This page provides a list of the curated corpora used in Lrn2Cre8. For each corpus, we provide a brief description and, if applicable, a link where the data can be downloaded.
OPNDV files of the first book of J. S. Bach's Das Wohltemperierte Clavier
This archive contains OPNDV-format files for each of the movements in the first book of J. S. Bach's Das Wohltemperierte Clavier. The OPNDV format is described on pages 13-21 of David Meredith's D.Phil. thesis, which is available here. In brief, each file is a Lisp-style list of 4-tuples, such as
((4 FS4 4 2) (8 D4 4 2) (12 B3 4 2) (16 G4 4 2) (20 FS4 4 2) (24 B4 4 2)
(28 AS4 4 2) (32 E4 4 2) (36 DS4 4 2) (40 C5 4 2) (44 B4 4 2) (48 FS4 4 2)
(2400 B2 32 5) (2400 B3 32 3) (2400 DS4 32 2) (2400 B4 32 1))
Each tuple represents a note or sequence of tied notes in the notated score of the piece. The first element in each tuple is the onset time of the note in tatums. The second element gives the pitch name of the note in the format described on pages 37ff. of Meredith's thesis. The third element is the duration of the note in tatums and the fourth element is a natural number indicating the voice to which the note belongs. The fourth element may not be present if the voice of each note is not unambiguously indicated in the score. Java code for processing pitch names can be found here. Java code for reading OPNDV files can be found here (see, specifically, the method called "fromOPND").
Lounge Corpus (Sony)
"Small Corpus", 112 pieces from Café del Mar, Hotel Coste and Buddha Bar. For manual analysis.
"Large Corpus", 1112 pieces from Café del Mar, Hotel Coste and Buddha Bar. For automatic analysis.
"Literal transcriptions", 24 pieces from the small corpus, entirely transcribed in MIDI and remade in multi-track audio.
Magaloff Corpus (OFAI)
A dataset comprising MIDI recordings of the majority of Chopin's piano works, live performed by Nikita Magaloff on a Bösendorfer SE computer-equipped grand piano, in a series of 6 concerts in 1989, in the Konzerthaus, in Vienna. The performances have been aligned to the corresponding symbolic scores of the pieces (on the note level). The following statistics give an overview of the data:
|Playing time||10h 7m 52s|
|Matched grace notes||4289|
|Omitted grace notes||449|
This data set is proprietary. The recordings of Magaloffs performances are property of Irène Magaloff. OFAI is licensed to use the data for research purposes.
Zeilinger Corpus (OFAI)
Symbolic Scores of all Beethoven Piano Sonatas (32 pieces). Audio and Symbolic Recordings of 9 Complete Sonatas. Recorded Jan 3-5 2013, on a Bösendorfer CEUS 290 at the Bruckner University Linz. Performed by Clemens Zeilinger (op109 played by Hanoko, a pupil of C. Zeilinger).

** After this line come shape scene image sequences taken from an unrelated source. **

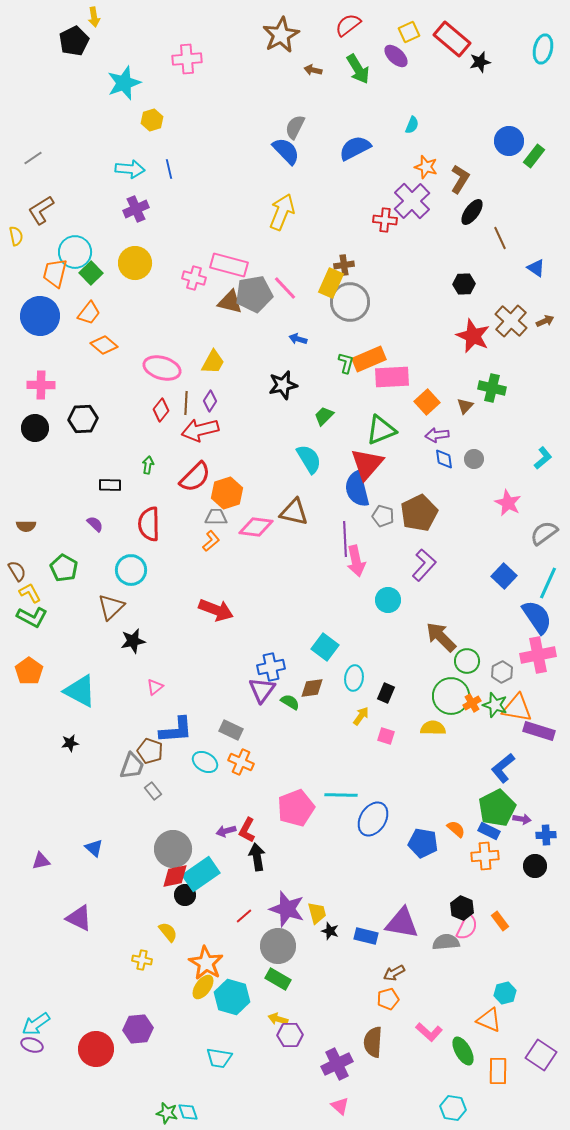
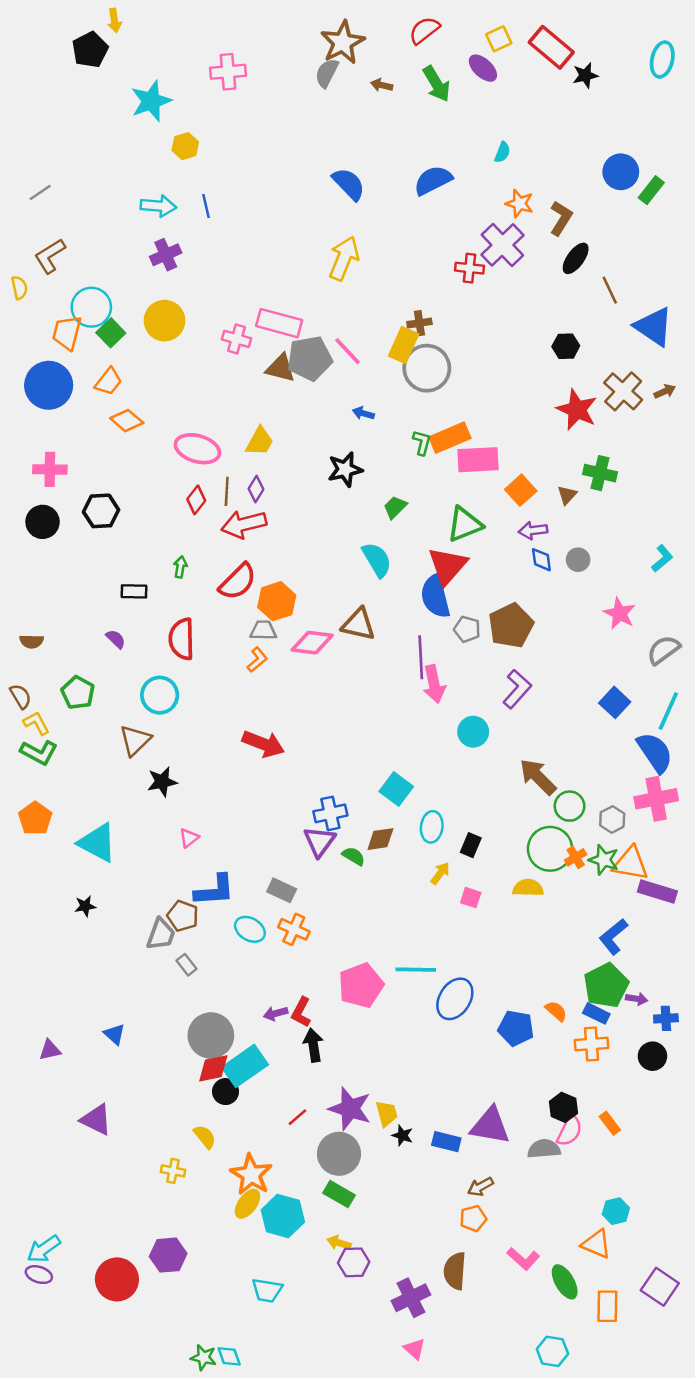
gray semicircle: (295, 127) -> (327, 73), moved
blue triangle: (536, 268) -> (654, 327), size x1.8

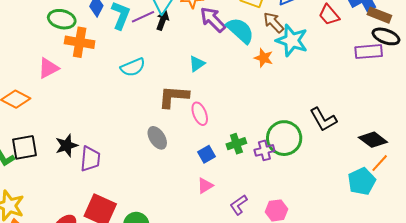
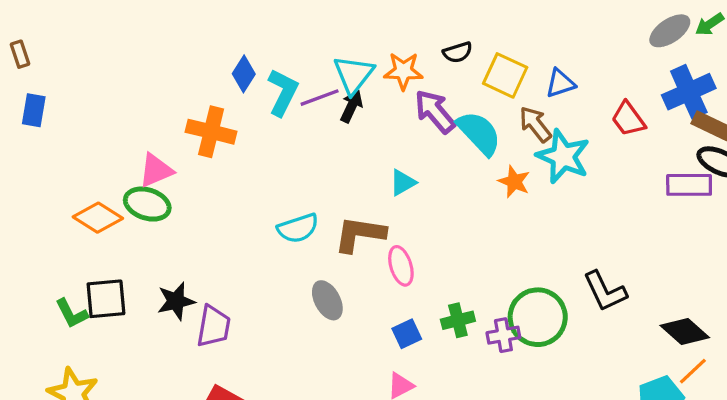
green ellipse: (62, 19) -> (147, 204), moved
cyan semicircle: (133, 67) -> (298, 228), moved

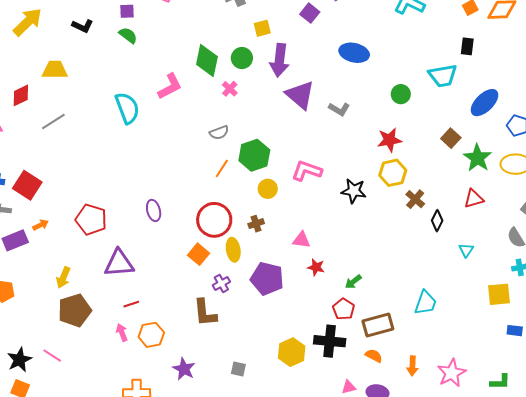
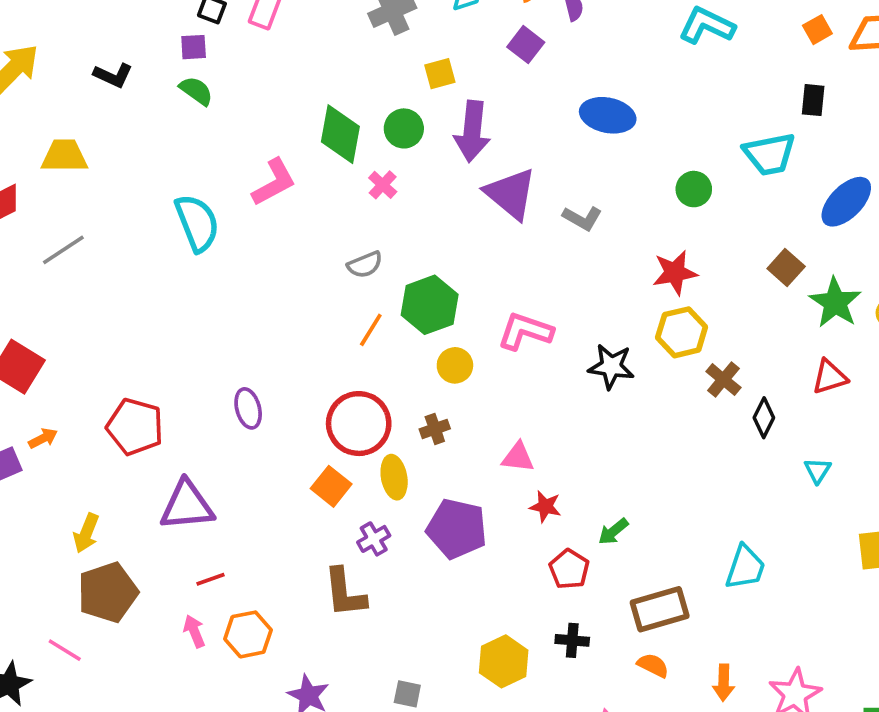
red pentagon: (344, 309) -> (569, 569), moved
black cross: (330, 341) -> (572, 640), size x0.6
pink line: (52, 356) -> (65, 650), moved

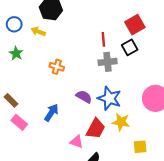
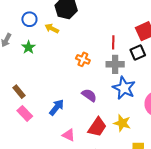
orange cross: (57, 67) -> (83, 59), moved
blue star: (109, 98) -> (124, 88), moved
pink triangle: (76, 142) -> (69, 135), moved

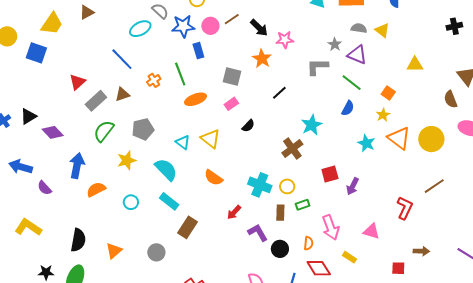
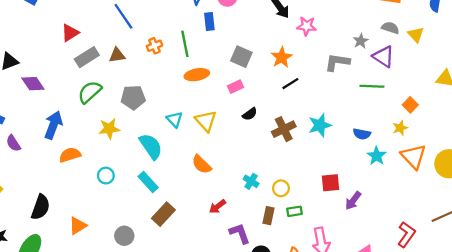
orange star: (262, 59) -> (282, 57), moved
green line: (352, 83) -> (372, 86), turned -45
blue semicircle: (348, 108) -> (362, 134), moved, turned 63
brown cross: (292, 149) -> (284, 129), moved
cyan cross: (260, 185) -> (251, 181), size x0.6

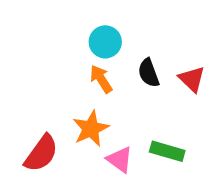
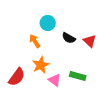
black semicircle: (149, 73) -> (69, 38), turned -40
orange arrow: (101, 79) -> (35, 41), moved

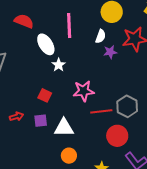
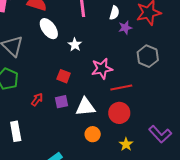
white ellipse: (46, 44) -> (49, 29), moved
gray hexagon: (127, 106) -> (148, 56), moved
red arrow: (16, 116) -> (37, 100), turned -32
red circle: (117, 136) -> (119, 113), moved

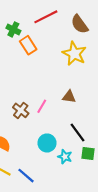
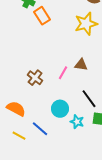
yellow star: (74, 54) -> (86, 24), turned 30
pink line: (42, 106) -> (63, 73), moved
blue line: (26, 176) -> (40, 129), moved

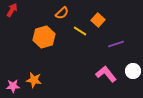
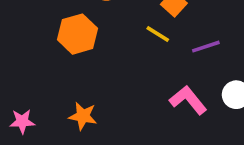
yellow line: (80, 31) -> (158, 34), moved
orange star: (34, 80) -> (83, 116), moved

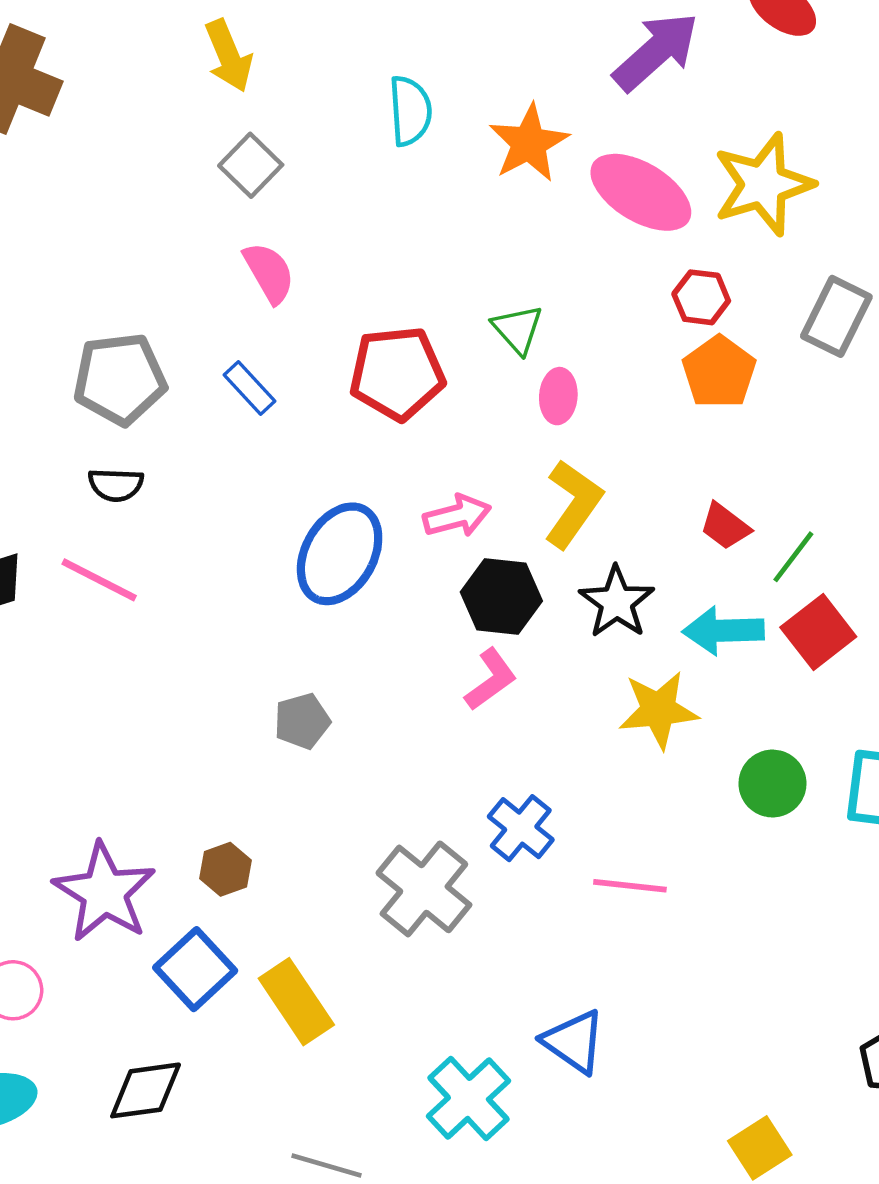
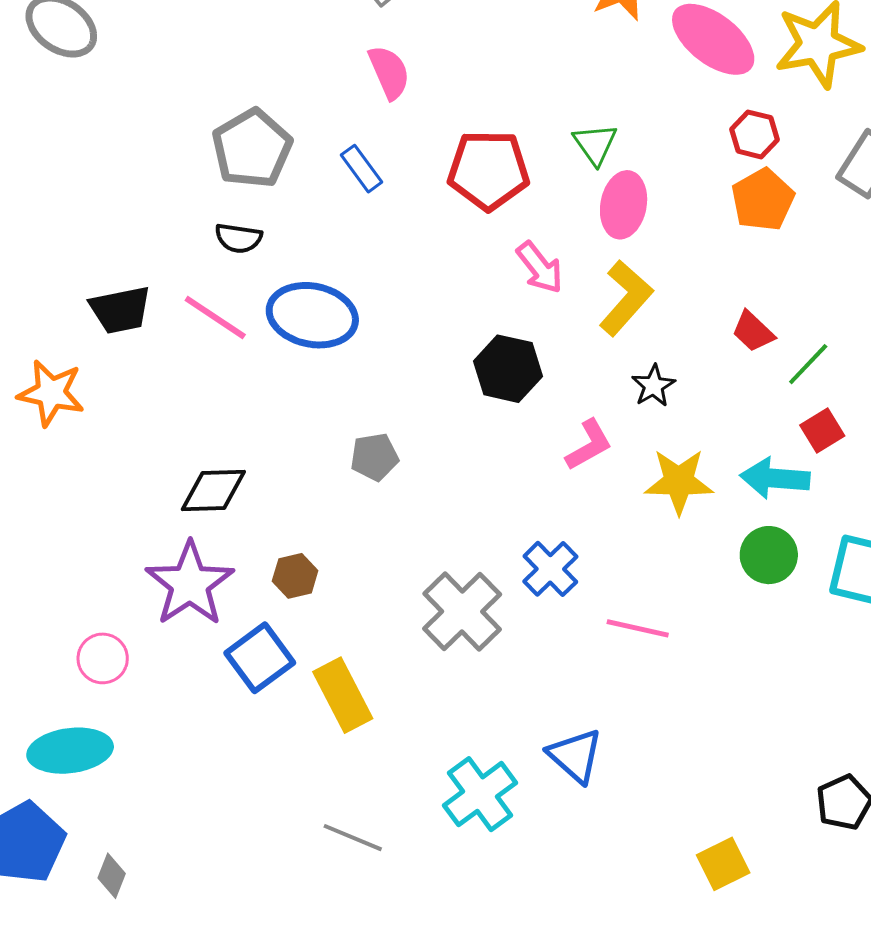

Creator: Sebastian Flossmann
|alignment/alignmentfiles||Score-performance alignments. Files link identifiers of notes in the XML score to note numbers in Zeilingers performance midi.|
|alignment/matchfiles||Score-performance alignments in match-format|
|performances/audio/takes||Audio recordings of all takes|
|performances/audio/audio_final||Final cut versions of all played sonatas|
|performances/audio/createdMixed||Final audio + audio synthetized from the cut midi files (mixed left/right)|
|performances/boesendorfer||The original Bösendorfer files|
|performances/midi_dp||Deadpan midi renderings of the xml scores, following the repetition structure prescribed by the score|
|performances/midi_dp_sharpeye||Deadpan midi renderings exported from SharpEye OMR software|
|performances/midi_zeilinger||Zeilinger's performances as MIDI files.|
|scores/coordinates||Geometrical information of all notes in the xml files (note ID, page number, x-coordinate, y-coordinate)|
|scores/images||Scanned score images|
|scores/mro||SharpEye files after scanning + correction|
|scores/rawXML||XML Files without coordinates (SharpEye after corrections)|
|scores/scr||Scores with repetition structure as printed ("left half" of matchfiles)|
|scores/xml||(Enhanced) XML Files of the scores.|
|scores/sco_zeilinger||Scores with repetition structure as played by C. Zeilinger|
This corpus is proprietary and cannot be distributed.
Uplifting Trance Anthem Loop Corpus (EHU)
This corpus contains 100 loops from uplifting trance anthems, derived from uplifting trance mixes from youtube (search for "uplifting trance"). All chords have diatonic spelled roots, and the corpus contains only major and minor triads.